There’s nothing like packing your entire life in the trunk of your car and moving to Nashville to be a hit songwriter to give you writer’s block. I didn’t consider that on the day that I arrived in Song Town that 10,000 other people did too or that my dental hygienist, the crystal springs delivery guy and every waiter was also really a songwriter.

I would go to the Blue Bird cafe and hear some of the world’s greatest writers sing the best thing I’d ever heard. I remember one guy saying “I wrote this one on Wednesday”, it was Friday and that was one of the greatest things I’d ever heard. Then later, back at my one room apartment, my fingers would hover over the piano keys and as I would try to squeak out something half as good. The first line would come out slow and shy and awkward like it didn’t deserve to be in that town. I would judge it immediately for not measuring up and then I would hear my inner critic yell “you should just be a chiropractor”!.

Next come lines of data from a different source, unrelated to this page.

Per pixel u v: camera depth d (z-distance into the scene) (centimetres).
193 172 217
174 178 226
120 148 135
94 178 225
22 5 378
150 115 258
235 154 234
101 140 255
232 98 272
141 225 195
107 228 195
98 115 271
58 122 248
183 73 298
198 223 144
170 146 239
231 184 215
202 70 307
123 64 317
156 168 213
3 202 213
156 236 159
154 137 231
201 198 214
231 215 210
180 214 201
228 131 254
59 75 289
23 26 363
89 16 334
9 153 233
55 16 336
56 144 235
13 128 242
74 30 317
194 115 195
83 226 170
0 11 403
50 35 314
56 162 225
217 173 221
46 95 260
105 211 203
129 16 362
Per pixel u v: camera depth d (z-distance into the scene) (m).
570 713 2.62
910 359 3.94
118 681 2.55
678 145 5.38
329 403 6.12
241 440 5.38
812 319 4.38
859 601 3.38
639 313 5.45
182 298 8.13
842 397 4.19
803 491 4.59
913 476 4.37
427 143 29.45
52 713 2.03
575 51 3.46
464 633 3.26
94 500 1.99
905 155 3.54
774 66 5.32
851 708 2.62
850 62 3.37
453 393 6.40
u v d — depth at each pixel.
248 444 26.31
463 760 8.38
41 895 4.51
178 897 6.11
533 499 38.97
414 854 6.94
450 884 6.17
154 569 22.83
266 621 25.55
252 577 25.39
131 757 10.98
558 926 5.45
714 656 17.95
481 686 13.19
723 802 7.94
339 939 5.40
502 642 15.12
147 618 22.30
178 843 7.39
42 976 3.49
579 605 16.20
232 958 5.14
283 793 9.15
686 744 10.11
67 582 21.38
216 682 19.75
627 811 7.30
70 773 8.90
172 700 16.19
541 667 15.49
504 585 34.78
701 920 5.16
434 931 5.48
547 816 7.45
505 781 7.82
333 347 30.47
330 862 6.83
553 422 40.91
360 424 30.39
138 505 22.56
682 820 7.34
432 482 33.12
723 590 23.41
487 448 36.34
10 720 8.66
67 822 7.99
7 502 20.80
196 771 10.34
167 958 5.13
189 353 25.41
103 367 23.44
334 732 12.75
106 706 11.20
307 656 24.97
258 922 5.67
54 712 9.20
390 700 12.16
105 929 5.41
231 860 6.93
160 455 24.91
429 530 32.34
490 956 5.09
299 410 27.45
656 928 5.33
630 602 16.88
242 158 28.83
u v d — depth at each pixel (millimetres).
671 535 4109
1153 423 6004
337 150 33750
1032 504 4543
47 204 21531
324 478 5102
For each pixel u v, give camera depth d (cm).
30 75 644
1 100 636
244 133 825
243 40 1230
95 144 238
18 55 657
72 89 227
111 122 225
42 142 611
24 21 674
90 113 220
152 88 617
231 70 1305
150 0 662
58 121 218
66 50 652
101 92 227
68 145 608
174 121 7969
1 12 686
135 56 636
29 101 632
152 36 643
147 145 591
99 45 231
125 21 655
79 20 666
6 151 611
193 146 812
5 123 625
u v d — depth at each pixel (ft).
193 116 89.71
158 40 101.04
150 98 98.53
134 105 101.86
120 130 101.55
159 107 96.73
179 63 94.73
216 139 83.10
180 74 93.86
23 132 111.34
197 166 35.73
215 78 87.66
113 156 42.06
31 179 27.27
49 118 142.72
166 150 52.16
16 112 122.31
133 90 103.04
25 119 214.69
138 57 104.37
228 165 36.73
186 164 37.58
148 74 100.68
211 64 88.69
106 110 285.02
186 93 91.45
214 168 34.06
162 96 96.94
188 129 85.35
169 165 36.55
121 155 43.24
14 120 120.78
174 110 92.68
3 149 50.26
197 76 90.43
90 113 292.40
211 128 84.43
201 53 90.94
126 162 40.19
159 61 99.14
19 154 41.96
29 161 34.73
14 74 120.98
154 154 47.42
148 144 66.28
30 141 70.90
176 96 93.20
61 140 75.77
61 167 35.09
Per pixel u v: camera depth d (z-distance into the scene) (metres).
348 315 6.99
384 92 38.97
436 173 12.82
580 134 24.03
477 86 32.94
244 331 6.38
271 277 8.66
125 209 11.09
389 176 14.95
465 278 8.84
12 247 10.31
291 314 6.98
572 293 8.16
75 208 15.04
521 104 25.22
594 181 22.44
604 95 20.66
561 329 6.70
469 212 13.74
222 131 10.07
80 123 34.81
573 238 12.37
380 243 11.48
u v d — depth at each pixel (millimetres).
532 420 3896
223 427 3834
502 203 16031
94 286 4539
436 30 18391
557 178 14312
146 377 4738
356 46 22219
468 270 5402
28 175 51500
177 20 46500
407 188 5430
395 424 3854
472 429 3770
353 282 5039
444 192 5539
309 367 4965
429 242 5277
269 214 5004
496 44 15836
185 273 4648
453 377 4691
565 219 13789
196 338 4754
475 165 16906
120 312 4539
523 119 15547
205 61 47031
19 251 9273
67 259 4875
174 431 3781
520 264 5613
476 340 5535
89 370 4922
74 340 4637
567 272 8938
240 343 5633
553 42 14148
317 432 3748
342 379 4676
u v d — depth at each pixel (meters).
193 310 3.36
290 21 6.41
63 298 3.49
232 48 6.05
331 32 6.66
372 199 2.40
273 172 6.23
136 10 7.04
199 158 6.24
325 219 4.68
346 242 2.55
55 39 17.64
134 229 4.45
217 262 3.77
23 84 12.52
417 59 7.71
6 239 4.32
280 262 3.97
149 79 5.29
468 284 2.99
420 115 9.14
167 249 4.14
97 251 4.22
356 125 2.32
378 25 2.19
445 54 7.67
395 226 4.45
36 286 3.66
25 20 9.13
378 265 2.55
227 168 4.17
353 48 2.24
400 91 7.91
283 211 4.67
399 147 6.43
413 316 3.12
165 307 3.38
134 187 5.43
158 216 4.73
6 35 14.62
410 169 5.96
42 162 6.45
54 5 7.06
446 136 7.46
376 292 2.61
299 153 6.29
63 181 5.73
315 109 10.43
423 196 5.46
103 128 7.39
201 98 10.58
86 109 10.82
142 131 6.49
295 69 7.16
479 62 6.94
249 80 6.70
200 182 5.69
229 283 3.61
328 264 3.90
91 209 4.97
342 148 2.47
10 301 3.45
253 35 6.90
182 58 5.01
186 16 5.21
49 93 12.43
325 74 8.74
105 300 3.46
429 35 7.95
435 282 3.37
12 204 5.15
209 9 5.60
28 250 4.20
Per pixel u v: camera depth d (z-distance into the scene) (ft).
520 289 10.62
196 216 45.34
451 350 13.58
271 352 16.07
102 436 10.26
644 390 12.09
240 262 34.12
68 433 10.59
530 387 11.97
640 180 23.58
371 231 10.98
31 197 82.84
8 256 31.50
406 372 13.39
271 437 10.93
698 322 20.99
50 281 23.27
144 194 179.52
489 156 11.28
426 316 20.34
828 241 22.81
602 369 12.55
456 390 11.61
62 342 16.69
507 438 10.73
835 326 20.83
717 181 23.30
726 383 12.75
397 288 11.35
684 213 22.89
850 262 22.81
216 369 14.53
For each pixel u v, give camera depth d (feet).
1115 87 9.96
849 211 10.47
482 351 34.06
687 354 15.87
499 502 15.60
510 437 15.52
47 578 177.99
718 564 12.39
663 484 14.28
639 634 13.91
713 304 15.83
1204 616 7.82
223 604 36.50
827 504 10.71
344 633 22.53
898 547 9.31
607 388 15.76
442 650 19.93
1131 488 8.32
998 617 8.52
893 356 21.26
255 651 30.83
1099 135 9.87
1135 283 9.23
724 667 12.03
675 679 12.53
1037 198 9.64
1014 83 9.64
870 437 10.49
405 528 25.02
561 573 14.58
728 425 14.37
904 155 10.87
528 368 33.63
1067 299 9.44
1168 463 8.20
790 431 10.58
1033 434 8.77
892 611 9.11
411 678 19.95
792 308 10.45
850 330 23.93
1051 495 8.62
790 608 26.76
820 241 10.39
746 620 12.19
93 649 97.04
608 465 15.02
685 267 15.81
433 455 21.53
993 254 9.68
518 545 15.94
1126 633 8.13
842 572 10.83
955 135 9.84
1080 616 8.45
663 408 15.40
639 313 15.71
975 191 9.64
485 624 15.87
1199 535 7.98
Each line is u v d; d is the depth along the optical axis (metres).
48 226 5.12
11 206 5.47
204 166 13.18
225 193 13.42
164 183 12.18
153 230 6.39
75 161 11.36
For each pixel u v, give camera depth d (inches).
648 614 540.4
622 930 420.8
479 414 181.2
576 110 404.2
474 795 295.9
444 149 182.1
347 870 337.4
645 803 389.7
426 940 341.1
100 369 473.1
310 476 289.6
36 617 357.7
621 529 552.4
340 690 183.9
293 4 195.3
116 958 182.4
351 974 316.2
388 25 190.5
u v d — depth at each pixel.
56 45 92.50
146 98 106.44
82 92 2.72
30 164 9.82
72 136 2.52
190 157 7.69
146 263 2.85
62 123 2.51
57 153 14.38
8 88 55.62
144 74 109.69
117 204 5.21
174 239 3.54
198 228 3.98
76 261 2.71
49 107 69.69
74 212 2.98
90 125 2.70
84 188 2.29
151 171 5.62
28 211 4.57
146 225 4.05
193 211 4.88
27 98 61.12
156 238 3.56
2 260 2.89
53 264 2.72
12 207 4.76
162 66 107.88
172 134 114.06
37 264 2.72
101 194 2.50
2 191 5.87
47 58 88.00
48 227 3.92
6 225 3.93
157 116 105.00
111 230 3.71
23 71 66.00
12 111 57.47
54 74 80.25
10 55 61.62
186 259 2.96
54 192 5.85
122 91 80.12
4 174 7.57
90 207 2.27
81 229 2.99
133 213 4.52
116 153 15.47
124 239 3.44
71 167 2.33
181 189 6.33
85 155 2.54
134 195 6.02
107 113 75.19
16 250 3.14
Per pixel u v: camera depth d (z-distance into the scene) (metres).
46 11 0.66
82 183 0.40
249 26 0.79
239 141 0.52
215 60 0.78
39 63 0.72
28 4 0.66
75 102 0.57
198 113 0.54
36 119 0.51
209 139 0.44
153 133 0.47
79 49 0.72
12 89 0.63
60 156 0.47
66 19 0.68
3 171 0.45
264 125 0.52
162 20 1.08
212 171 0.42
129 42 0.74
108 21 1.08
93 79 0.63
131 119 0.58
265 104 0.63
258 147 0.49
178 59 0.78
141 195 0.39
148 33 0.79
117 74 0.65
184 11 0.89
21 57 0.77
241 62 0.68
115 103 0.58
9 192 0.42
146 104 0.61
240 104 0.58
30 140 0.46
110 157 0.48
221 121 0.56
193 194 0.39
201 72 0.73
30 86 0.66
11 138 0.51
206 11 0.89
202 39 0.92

It was hard, it was work, and it was bad for the most part. At every open mic, and lecture I would go attend to hear one of my songwriting heroes tell their story and share their writing process, I was waiting to hear someone admit that at some point they hated writing but not one of them ever did. I had left all of my family and friends and was down to a couple of hundred dollars. I was betting it all on a dream that I hated. How did it make sense that the thing I loved the most, I hated doing?

Then one day I heard the Dorothy Parker quote “I hate writing, but I love having written” and it all clicked. Finally someone had succinctly put into words what I was going through. I didn’t hate writing, I hated being bad at it, I hated how hard it was. As I grew and learned and gathered tools for writing, I realized how much I would hate to build a house if I didn’t have a saw, a hammer, the blue print, the vision. I would love having a house, but hate building it.

There is the mystery of songwriting, there is the muse, there is the gift of melody but there is also craft and when I quit banging my head on the table at Denny’s going through my own head down the alphabet for a rhyme for “love” (glove, shove, dove), I discovered the rhyming dictionary and different rhyme types like love/rush or love/was. The world opened a little, I had options. I leaned into craft, to tools and techniques and I got faster and better and songwriting became, fun. I realized that I never hated it, I hated how hard it was, how limited and frustrated I felt by working off instinct alone.

With craft, you increase your awareness and look at the symmetry and asymmetry and the higher art that deals with line lengths and section lengths and prosody. Tuning into the right note with the right word and knowing what chord will break your heart.

It can be scary to know too much about this elusive craft and can feel like you’re pulling back the curtain on Oz. What I tell my students is that “you can’t know too much, but you can think too much” so learn the craft and then ask it to wait outside or across the room while you light your candle and write your song. Then then the whoosh of inspiration has fled the building, you can reach over and pick up your tools and write a great song.